Service and Leadership in Social Work Education
Phyllis Black, Marywood University
The Service and Leadership in Social Work Education Award is presented to Dr. Phyllis Black, MSW, PhD, ACSW, LSW. Dr. Black’s leadership and service have expanded our thinking about the nature of education for social work practice with integrity, substance, and commitment.
Having received her BA and MSW at McGill University and her doctorate from the National Catholic School of Social Services, Dr. Black has taught for the past 50 years. She has a passion for serving by educating future social workers and mentoring current social workers. Dr. Black’s leadership as chair of the CSWE chair of the Commission on Curriculum and Educational Innovation resulted in the important shift from a content to a competency-based framework for social work education in the 2008 CSWE Educational Policy and Accreditation Standards (EPAS). She has published extensively, particularly in the areas of ethics in social work practice.

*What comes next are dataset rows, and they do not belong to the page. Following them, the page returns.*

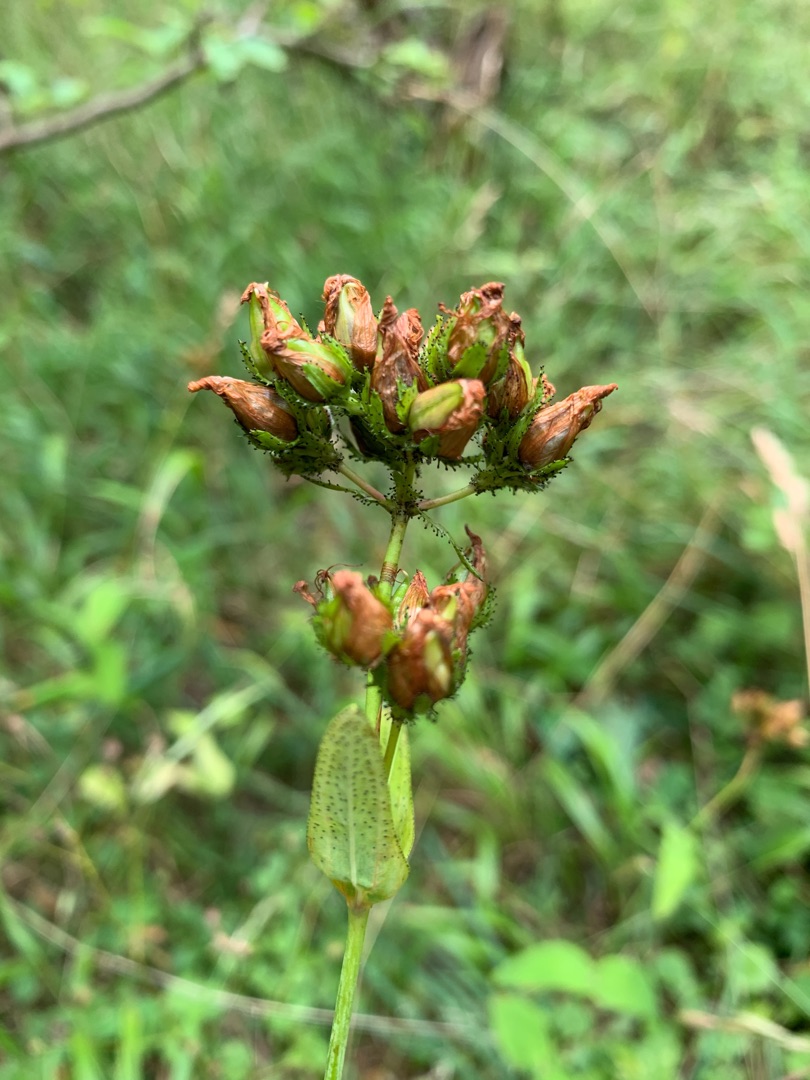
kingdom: Plantae
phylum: Tracheophyta
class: Magnoliopsida
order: Malpighiales
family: Hypericaceae
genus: Hypericum
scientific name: Hypericum montanum
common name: Bjerg-perikon
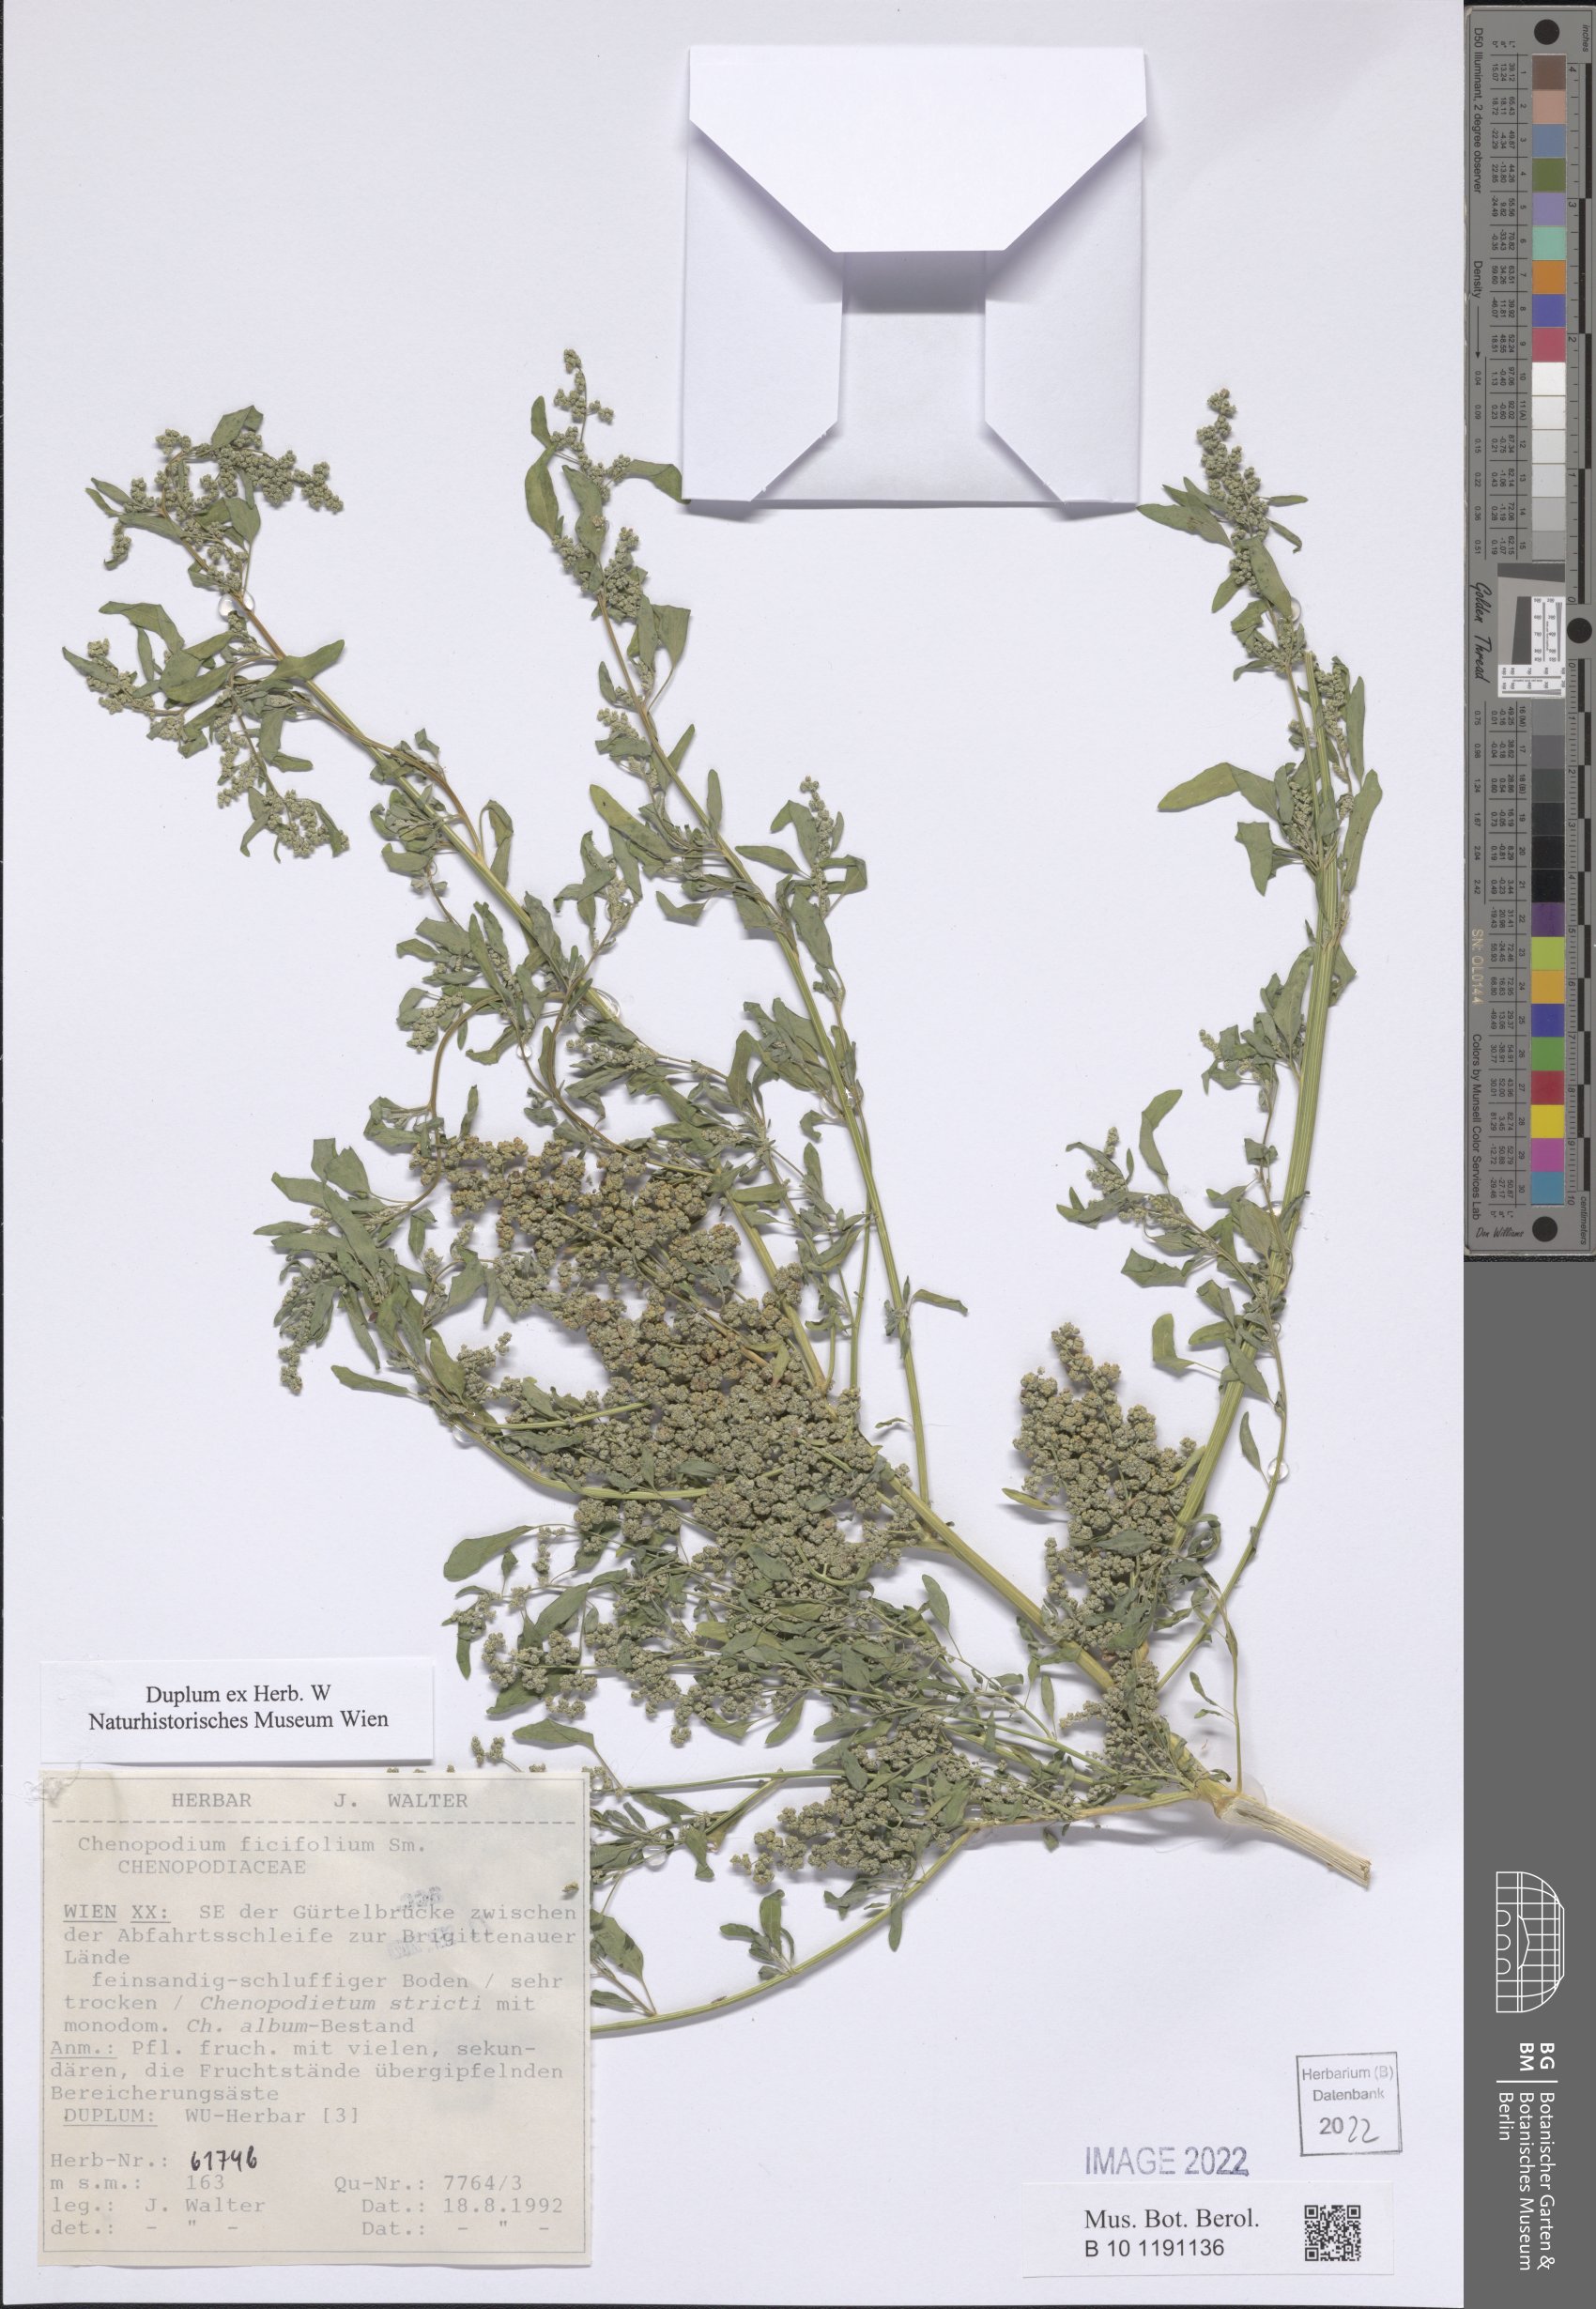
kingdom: Plantae
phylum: Tracheophyta
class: Magnoliopsida
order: Caryophyllales
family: Amaranthaceae
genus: Chenopodium
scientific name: Chenopodium ficifolium
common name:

Dr. Black’s scholarship is focused on ethics in social work practice and issues related to social work education. She is a member of the NASW PA Committee on Ethics and served three terms on the CSWE Board of Directors. As a member of the CSWE Commission on Accreditation, she participated in drafting the standards for the 2015 EPAS. Dr. Black has received Outstanding Teaching Awards from Catholic University and Chestnut Hill College, the Marywood University Distinguished Faculty Award, a Distinguished Alumna Award from Catholic University, the NASW Lifetime Achievement Award, and is a Social Work Pioneer.
Mildred Carter Joyner, West Chester University of Pennsylvania (Emerita)
The Service and Leadership in Social Work Education Award is presented to Mildred "Mit" Joyner. Throughout her professional career, equality and justice for all has been Joyner’s core mission, best exemplified in her leadership and service to advance social work education.
Joyner began teaching in 1978 at West Chester University of Pennsylvania (WCU), becoming director/chair of the department in 1981, and taught social work courses for more than 29 years. In her leadership role as director, she was the catalyst in the development of the MSW program, the first accredited MSW program in the Pennsylvania State System of Higher Education.
Currently, Joyner serves as vice president of the National Association of Social Workers (NASW). She is the immediate past board chair of the Council on Social Work Education (CSWE) and concurrently served on the board of the International Association for Schools of Social Work. Previously, she was president of the Association of Baccalaureate Social Work Program Directors (BPD) and was appointed by the governor of Pennsylvania to the State Board of Social Work Licensure.
Joyner is the first and only African American and the first woman elected to serve on the board of the community bank DNBFIRST. She also is a board member of the Chester County Food Bank and the Dana Farber Cancer Institute’s SoulMates Advisory Board in Boston, MA.
The Mit Joyner Gerontology Leadership Award was named in her honor in 2005 by AGE-SW for her leadership for inclusion of gerontology in baccalaureate education. In 2011 she received the BPD Lifetime Achievement Award and the Living Beyond Breast Cancer Founders Award for excellence in leadership and stewardship. In 2012 Howard University honored Joyner with the Dr. Inabel Burns Lindsay Award for her leadership and commitment to social justice. In March 2013 Central State University inducted her into the Hall of Fame as a Distinguished Alumna, and in that same year Joyner was named an NASW Social Work Pioneer.
Joyner co-authored two books, Critical Multicultural Social Work (2008) and Caregivers for Persons Living With HIV/AIDS in Kenya: An Ecological Perspective (2011), and has delivered hundreds of presentations around the globe. Her most recent scholarly contribution is a co-authored paper related to the Grand Challenges in Social Work Initiatives, "Increasing Success of African American Children and Youths" (with Martell Teasley, Ruth McRoy, Marilyn Amour, Ruby Gourdine, Sandra Crewe, Michael Kelly, Cynthia Franklin, Macheo Payne, John Jackson, Jr., and Rowena Fong).